# Visualization for Unsupervised Algorithms

* Hierarchical clustering
* t-SNE : Creates a 2D map of a dataset

We can use linkage() function performs hierarchical clustering on an array of samples.
Use the linkage() function to obtain a hierarchical clustering of the grain samples,
and use dendrogram() to visualize the result.


In [None]:
# Perform the necessary imports
from scipy.cluster.hierarchy import linkage, dendrogram
import matplotlib.pyplot as plt

# Calculate the linkage: mergings
mergings = linkage(samples, method="complete")

# Plot the dendrogram, using varieties as labels
dendrogram(mergings,
           labels=varieties,
           leaf_rotation=90,
           leaf_font_size=6,
)
plt.show()

![Hierarchical Clustering](../images/hierarchical_clustering.svg)

## Another example using Companies and movements

In [None]:
# Import normalize
from sklearn.preprocessing import normalize

# Normalize the movements: normalized_movements
normalized_movements = normalize(movements)

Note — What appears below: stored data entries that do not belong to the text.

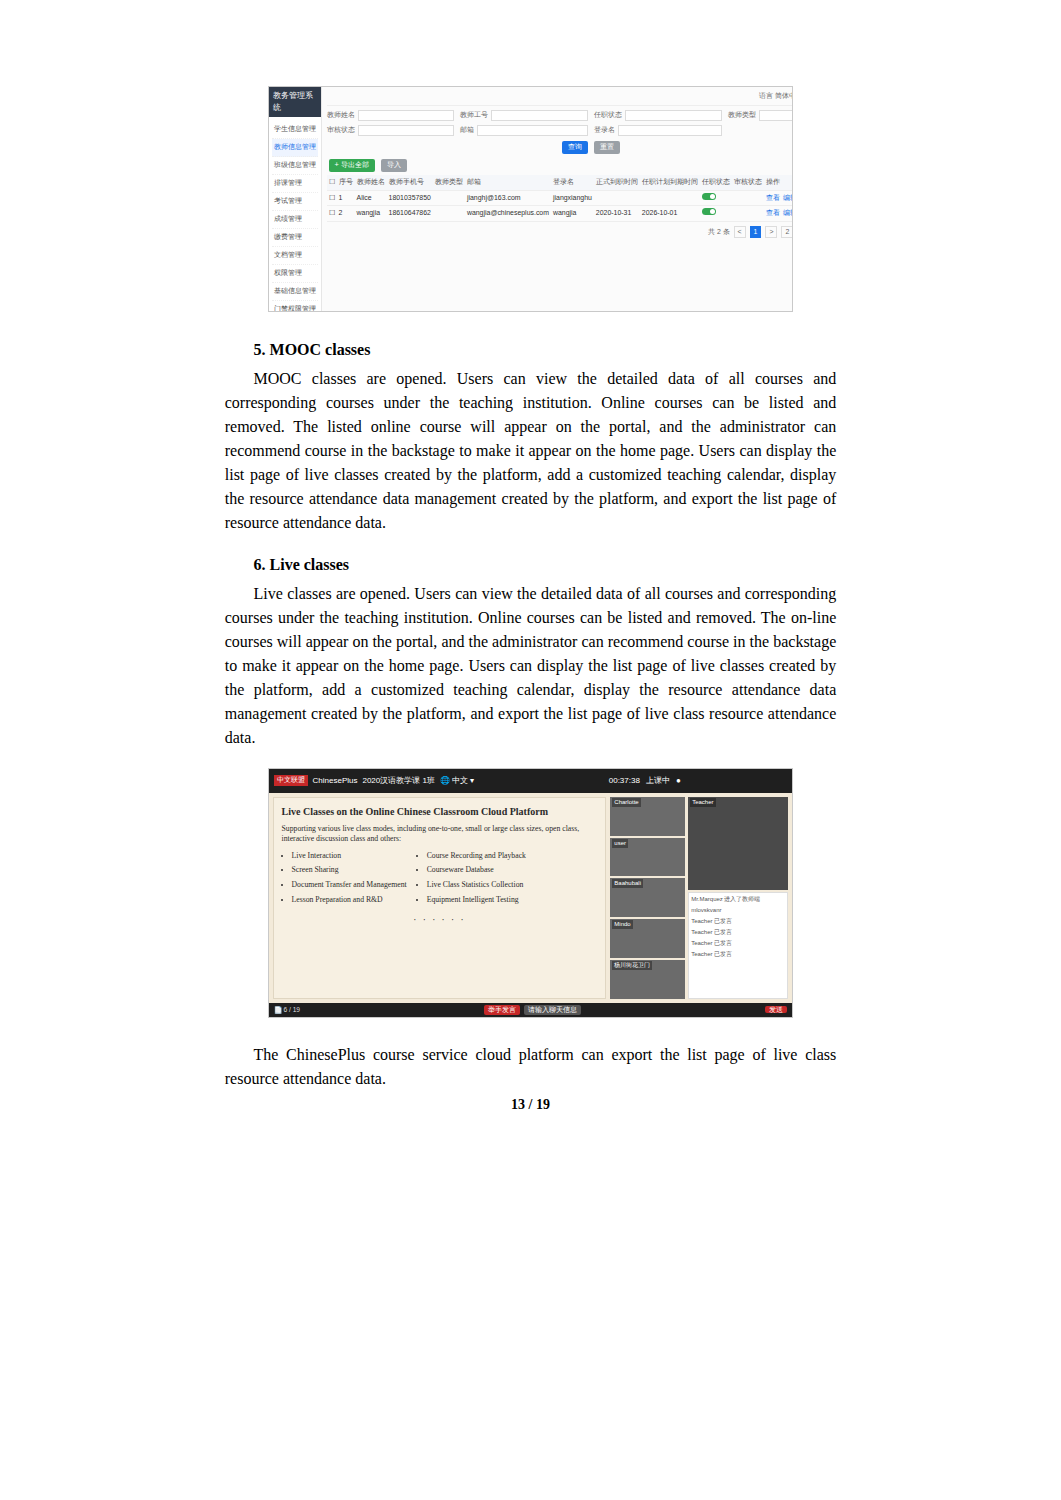教务管理系统
学生信息管理
教师信息管理
班级信息管理
排课管理
考试管理
成绩管理
缴费管理
文档管理
权限管理
基础信息管理
门禁权限管理
活动管理
资源库管理
语言 简体中文 ▾ 管理员 退出
教师姓名
教师工号
任职状态
教师类型
审核状态
邮箱
登录名
查询 重置
+ 导出全部 导入
| ☐ | 序号 | 教师姓名 | 教师手机号 | 教师类型 | 邮箱 | 登录名 | 正式到职时间 | 任职计划到期时间 | 任职状态 | 审核状态 | 操作 |
| --- | --- | --- | --- | --- | --- | --- | --- | --- | --- | --- | --- |
| ☐ | 1 | Alice | 18010357850 | | jianghj@163.com | jiangxianghu | | | | | 查看 编辑 预览详情 删除 |
| ☐ | 2 | wangjia | 18610647862 | | wangjia@chineseplus.com | wangjia | 2020-10-31 | 2026-10-01 | | | 查看 编辑 预览详情 删除 |
共 2 条 < 1 > 2 条/页 1 页
5. MOOC classes
MOOC classes are opened. Users can view the detailed data of all courses and corresponding courses under the teaching institution. Online courses can be listed and removed. The listed online course will appear on the portal, and the administrator can recommend course in the backstage to make it appear on the home page. Users can display the list page of live classes created by the platform, add a customized teaching calendar, display the resource attendance data management created by the platform, and export the list page of resource attendance data.
6. Live classes
Live classes are opened. Users can view the detailed data of all courses and corresponding courses under the teaching institution. Online courses can be listed and removed. The on-line courses will appear on the portal, and the administrator can recommend course in the backstage to make it appear on the home page. Users can display the list page of live classes created by the platform, add a customized teaching calendar, display the resource attendance data management created by the platform, and export the list page of live class resource attendance data.
中文联盟 ChinesePlus 2020汉语教学课 1班 🌐 中文 ▾
00:37:38 上课中 ●
Live Classes on the Online Chinese Classroom Cloud Platform
Supporting various live class modes, including one-to-one, small or large class sizes, open class, interactive discussion class and others:
Live Interaction
Screen Sharing
Document Transfer and Management
Lesson Preparation and R&D
Course Recording and Playback
Courseware Database
Live Class Statistics Collection
Equipment Intelligent Testing
· · · · · ·
Charlotte
user
Baahubali
Mindo
杨川街花卫门
Teacher
Mr.Marquez 进入了教师端
mlovskvanr
Teacher 已发言
Teacher 已发言
Teacher 已发言
Teacher 已发言
📄 6 / 19
举手发言 请输入聊天信息
发送
The ChinesePlus course service cloud platform can export the list page of live class resource attendance data.
13 / 19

# Calculate the linkage: mergings
mergings = linkage(normalized_movements, method="complete")

# Plot the dendrogram
dendrogram(mergings, labels=companies, leaf_rotation= 90, leaf_font_size=6)
plt.show()

![Companies vs Movements](../images/stocks.svg)

## Example using simple method

In [None]:
# Perform the necessary imports
import matplotlib.pyplot as plt
from scipy.cluster.hierarchy import linkage, dendrogram

# Calculate the linkage: mergings
mergings = linkage(samples, method='single')

# Plot the dendrogram
dendrogram(mergings, leaf_rotation=90, leaf_font_size=6, labels= country_names)
plt.show()

![Simple Method](../images/simple_method.svg)

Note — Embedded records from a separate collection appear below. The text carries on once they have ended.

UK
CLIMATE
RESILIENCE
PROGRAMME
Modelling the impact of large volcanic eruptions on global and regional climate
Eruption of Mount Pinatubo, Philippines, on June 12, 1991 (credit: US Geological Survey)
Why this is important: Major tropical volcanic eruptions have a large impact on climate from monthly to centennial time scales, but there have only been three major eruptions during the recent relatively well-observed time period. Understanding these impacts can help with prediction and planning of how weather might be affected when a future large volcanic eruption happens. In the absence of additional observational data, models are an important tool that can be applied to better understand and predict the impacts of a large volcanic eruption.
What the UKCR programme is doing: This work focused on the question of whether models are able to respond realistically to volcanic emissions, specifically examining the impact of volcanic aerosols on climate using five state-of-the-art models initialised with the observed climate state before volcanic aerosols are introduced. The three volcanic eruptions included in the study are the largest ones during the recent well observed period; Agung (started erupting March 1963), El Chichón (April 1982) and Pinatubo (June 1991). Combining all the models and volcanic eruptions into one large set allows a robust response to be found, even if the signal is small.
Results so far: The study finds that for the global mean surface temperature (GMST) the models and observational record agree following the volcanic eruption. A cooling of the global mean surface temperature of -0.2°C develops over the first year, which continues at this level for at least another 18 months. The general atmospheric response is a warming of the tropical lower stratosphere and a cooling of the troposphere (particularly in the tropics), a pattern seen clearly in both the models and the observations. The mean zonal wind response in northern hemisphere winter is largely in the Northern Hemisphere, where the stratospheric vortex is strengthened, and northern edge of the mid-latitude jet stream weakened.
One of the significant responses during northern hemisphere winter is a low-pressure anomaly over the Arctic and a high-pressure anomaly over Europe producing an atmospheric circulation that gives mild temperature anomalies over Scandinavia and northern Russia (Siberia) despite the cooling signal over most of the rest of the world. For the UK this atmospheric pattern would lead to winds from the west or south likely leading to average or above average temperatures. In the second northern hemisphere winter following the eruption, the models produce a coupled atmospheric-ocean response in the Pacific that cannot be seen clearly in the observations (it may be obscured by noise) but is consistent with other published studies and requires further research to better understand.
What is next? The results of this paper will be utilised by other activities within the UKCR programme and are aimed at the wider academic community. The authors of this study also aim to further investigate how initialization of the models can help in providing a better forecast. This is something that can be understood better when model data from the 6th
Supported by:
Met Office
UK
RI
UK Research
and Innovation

## Extracting clustering labels

In the previous exercise, you saw that the intermediate clustering of the grain samples at height 6 has 3 clusters.
Now, use the fcluster() function to extract the cluster labels for this intermediate clustering, and compare the
labels with the grain varieties using a cross-tabulation.

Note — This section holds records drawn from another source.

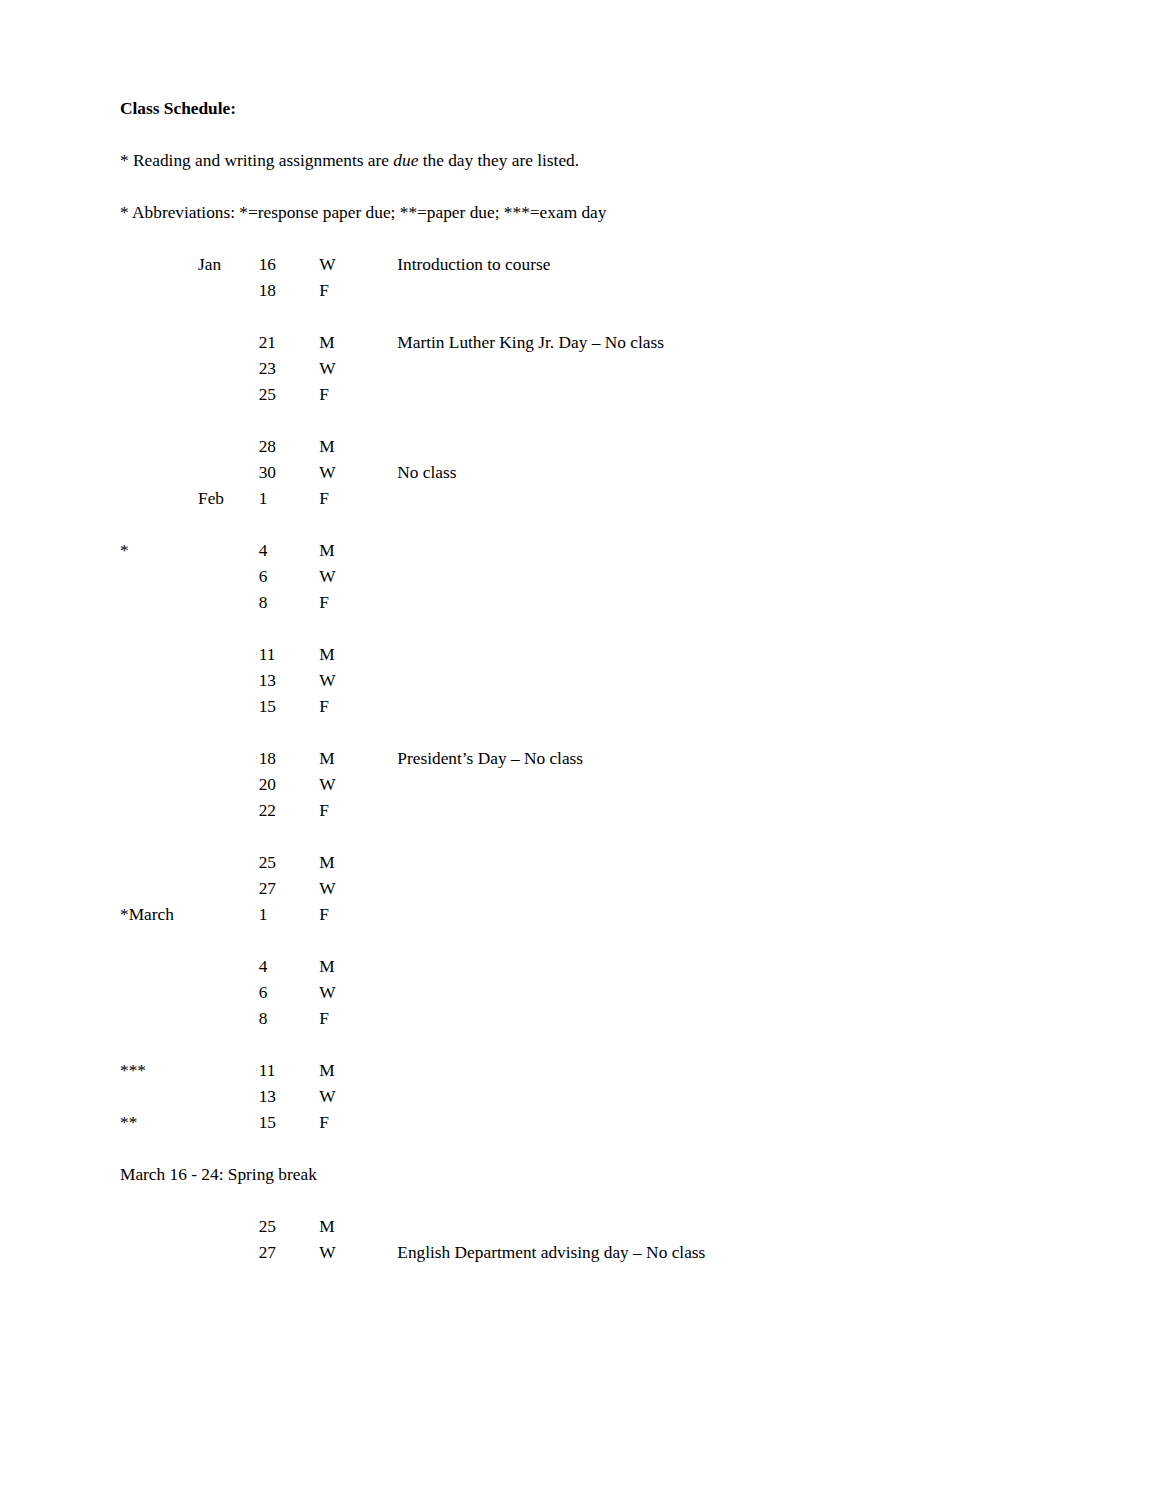Class Schedule:
* Reading and writing assignments are due the day they are listed.
* Abbreviations: *=response paper due; **=paper due; ***=exam day
| | Jan | 16 | W | Introduction to course |
| | | 18 | F | |
| | | 21 | M | Martin Luther King Jr. Day – No class |
| | | 23 | W | |
| | | 25 | F | |
| | | 28 | M | |
| | | 30 | W | No class |
| | Feb | 1 | F | |
| * | | 4 | M | |
| | | 6 | W | |
| | | 8 | F | |
| | | 11 | M | |
| | | 13 | W | |
| | | 15 | F | |
| | | 18 | M | President’s Day – No class |
| | | 20 | W | |
| | | 22 | F | |
| | | 25 | M | |
| | | 27 | W | |
| *March | | 1 | F | |
| | | 4 | M | |
| | | 6 | W | |
| | | 8 | F | |
| *** | | 11 | M | |
| | | 13 | W | |
| ** | | 15 | F | |
March 16 - 24: Spring break
| | | 25 | M | |
| | | 27 | W | English Department advising day – No class |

The hierarchical clustering has already been performed and mergings is the result of the linkage() function.
The list varieties gives the variety of each grain sample.

In [None]:
# Perform the necessary imports
import pandas  as pd
from scipy.cluster.hierarchy import fcluster

# Use fcluster to extract labels: labels
labels = fcluster(mergings,6, criterion='distance')

# Create a DataFrame with labels and varieties as columns: df
df = pd.DataFrame({'labels': labels, 'varieties': varieties})

# Create crosstab: ct
ct = pd.crosstab(df["labels"], df["varieties"])

# Display ct
print(ct)

# t-SNE

> t-Distributed Stochastic Neighbor Embedding

* Maps samples to 2D or 3D
* Map approximately preserves nearness of samples
* Great for inspecting Datasets

Also note:

* Iris dataset has 4 measurements, so samples are 4-dimensional
* t-SNE maps samples to 2D space
* t-SNE didn't know that there were different species
* ... yet kept the species mostly separate

![](../images/iris_tsne1.png)

We can observe that:

* "versicolor" and "virginica" are harder to distinguish from one another.
* Consistent with k-means inertia plot: could argue for 2 clusters or for 3

In [None]:
import matplotlib.pyplot as plt
from sklearn.manifold import  TSNE
model = TSNE(learning_rate=100)
transformed = model.fit_transform(samples)
xs = transformed[:,0]
ys = transformed[:,1]

# species has the iris species index
plt.scatter(xs, ys, c=species)
plt.show()

## Another Details

t-SNE

* has a fit_transform() method
* Simultaneously fits the model and transforms the data
* Has no separated fit() or transform() methods
* Can't extend the map to include new data samples
* Must start over each time

## Learning rate

* Choose learning rate for the dataset
* Wrong choice: points bunch together
* Try values between 50 and 200

## Different every time

* tSNE features are different every time
* Piedmont wines, 3 runs, 3 different scatter plots!
    * However: The wine varieties (colors) habe same position relative to one another

## Example

In [None]:
# Import TSNE
from sklearn.manifold import TSNE

# Create a TSNE instance: model
model = TSNE(learning_rate= 200)

# Apply fit_transform to samples: tsne_features
tsne_features = model.fit_transform(samples)

# Select the 0th feature: xs
xs = tsne_features[:,0]

# Select the 1st feature: ys
ys = tsne_features[:,1]

# Scatter plot, coloring by variety_numbers
plt.scatter(xs,ys,c=variety_numbers)
plt.show()

![](../images/example_tsne1.png)

Sample with stocks

In [None]:
# Import TSNE
from sklearn.manifold import TSNE

# Create a TSNE instance: model
model = TSNE(learning_rate=50)

# Apply fit_transform to normalized_movements: tsne_features
tsne_features = model.fit_transform(normalized_movements)

# Select the 0th feature: xs
xs = tsne_features[:,0]

# Select the 1th feature: ys
ys = tsne_features[:,1]

# Scatter plot
plt.scatter(xs,ys, alpha=0.5)

# Annotate the points
for x, y, company in zip(xs, ys, companies):
    plt.annotate(company, (x, y), fontsize=5, alpha=0.75)
plt.show()

![](../images/cluster_stocks.png)